Tout a démarré à partir d’un échange, avec ce jour-là un JB un peu mystérieux, m’avouant qu’il avait une histoire qui trottait sous sa dense chevelure (et derrière son épaisse barbe) depuis quelques temps. Je le soupçonne d’ailleurs d’avoir peut-être déjà commencé à l’écrire lorsqu’il m’en a parlé. Il me confia un peu timidement que ce pourrait être une idée de film…

Et puis, lors de l’un de nos nombreux échanges sur Messenger, je reçois un jour ce superbe texte : « ADN » … Un cri d’alarme, une vision « électrochoc » de ce qui nous attend, portée par une écriture à laquelle je m’identifie pleinement. JB avait visé juste, faisant vibrer ma corde sensible.

Alors imbibé par cette histoire, j’ai commencé à imaginer la mise en image et deux idées directrices me vinrent très rapidement à l’esprit : d’abord traiter le film en noir et blanc parce que l’esthétisme et la sobriété colleraient bien à l’ambiance du récit tout en jouant sur la métaphore d’un temps passé. Ensuite faire un film court, un film coup de poing porté par une musique courte et dépouillée.

 

Après un travail commun sur cette partie créative, avec notamment la sollicitation de l’acteur principal qui a prêté sans rechigner sa belle gueule burinée -Pierre Portmann, l’un des membres très actif de l’organisation du Rise en France- j’ai modestement joué « l’ouvrier » en filmant d’abord. Le renfort en guidage de Steeve Colin permit à Pierre d’assurer quelques poissons pour la caméra. Ensuite la partie montage s’est superposée à la création d’une musique originale par le touche à tout JB…

Ce premier projet s’est ensuite affiné avec un réenregistrement du musicien puis avec la dernière touche : trouver la voix de narration finale.

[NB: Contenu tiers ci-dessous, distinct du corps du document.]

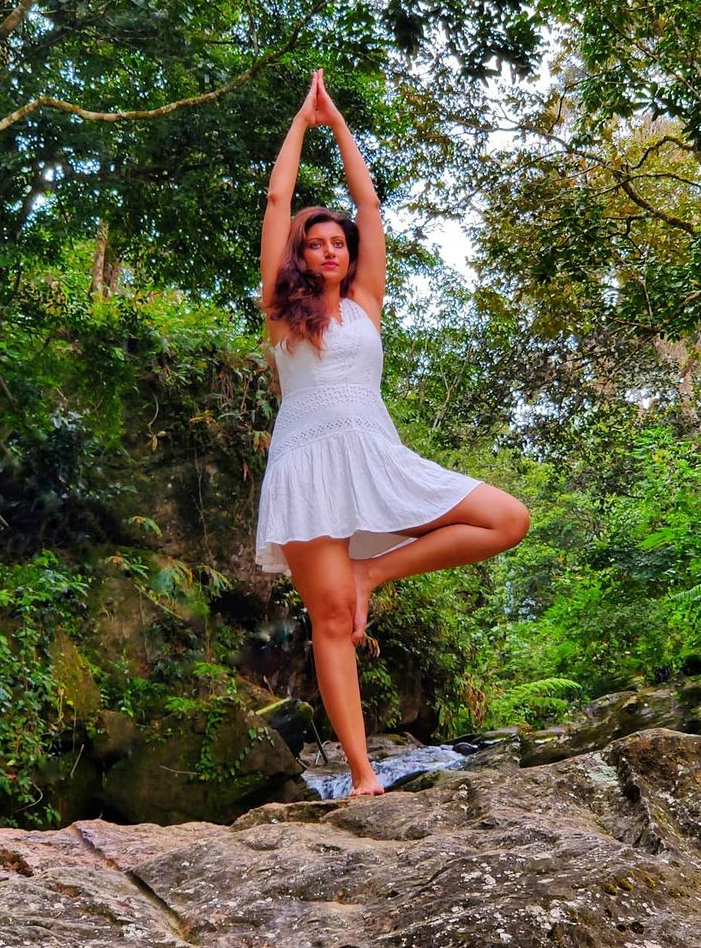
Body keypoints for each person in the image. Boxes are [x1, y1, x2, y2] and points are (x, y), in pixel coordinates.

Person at [255, 70, 530, 797]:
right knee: (331, 619)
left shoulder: (366, 303)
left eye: (337, 242)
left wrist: (339, 124)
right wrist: (299, 123)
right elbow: (278, 201)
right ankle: (361, 773)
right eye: (315, 244)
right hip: (307, 464)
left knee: (506, 518)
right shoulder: (281, 311)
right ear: (299, 256)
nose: (329, 250)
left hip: (375, 454)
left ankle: (372, 573)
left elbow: (370, 205)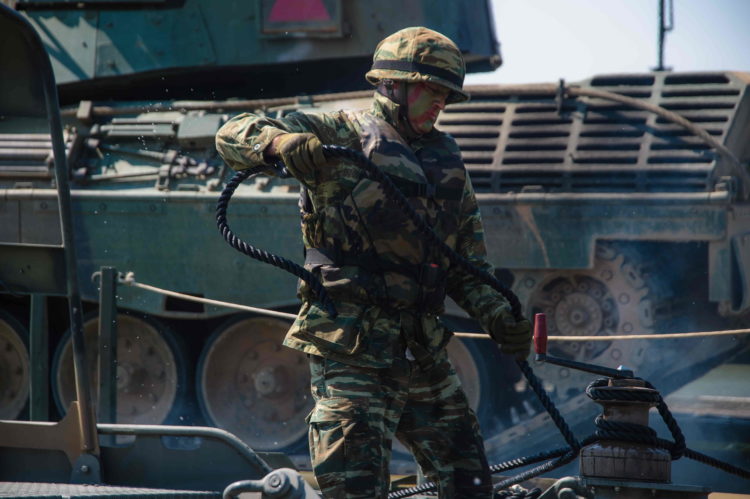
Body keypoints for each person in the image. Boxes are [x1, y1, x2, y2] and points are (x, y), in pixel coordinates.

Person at [215, 26, 532, 499]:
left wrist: (499, 317)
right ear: (393, 85)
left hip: (421, 351)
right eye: (432, 90)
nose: (441, 103)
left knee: (469, 481)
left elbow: (466, 264)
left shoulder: (446, 162)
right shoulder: (339, 133)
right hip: (352, 350)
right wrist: (279, 146)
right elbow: (232, 133)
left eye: (447, 95)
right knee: (355, 487)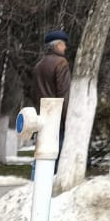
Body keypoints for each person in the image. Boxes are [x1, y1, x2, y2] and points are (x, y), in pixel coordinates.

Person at [33, 30, 71, 166]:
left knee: (42, 155)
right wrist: (68, 120)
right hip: (57, 118)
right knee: (56, 156)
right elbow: (63, 93)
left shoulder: (39, 65)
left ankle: (37, 182)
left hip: (42, 116)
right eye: (63, 44)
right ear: (57, 45)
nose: (65, 47)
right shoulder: (61, 63)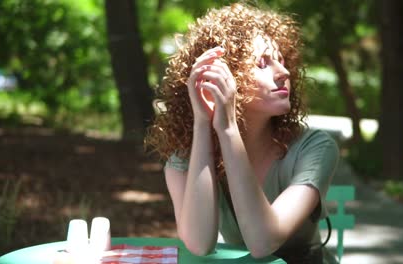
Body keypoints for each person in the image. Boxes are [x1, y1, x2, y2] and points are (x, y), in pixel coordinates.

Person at [145, 3, 339, 263]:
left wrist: (227, 128)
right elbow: (199, 244)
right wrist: (203, 123)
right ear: (224, 79)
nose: (283, 72)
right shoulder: (184, 161)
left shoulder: (314, 148)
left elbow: (263, 242)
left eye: (281, 62)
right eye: (262, 64)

Après plusieurs idées avortées, j’ai d’abord imaginé une note féminine pour apporter plus de conviction et plus de force. Puis, je me suis dit qu’une voix jeune et enfantine serait également un parfait support du triste constat et de la sentence annoncée comme si la naïveté de l’enfance s’effaçait brutalement devant l’immensité du gâchis, donnant encore plus de force au message. Je n’eus pas à aller chercher trop loin. Ma fille Jade se prêta au jeu et après deux prises (de son, pas des truites), on s’est dit que l’on avait ce qu’on souhaitait.

Tout comme JB, je n’avais alors aucune idée de la manière dont pouvait être reçu ce film plus proche d’un film d’art et d’essai d’un pays de l’Est que d’un film de pêche… Les spectateurs du Rise Festival 2020 nous ont surpris : qui sait ? Peut-être avons-nous construit un beau film.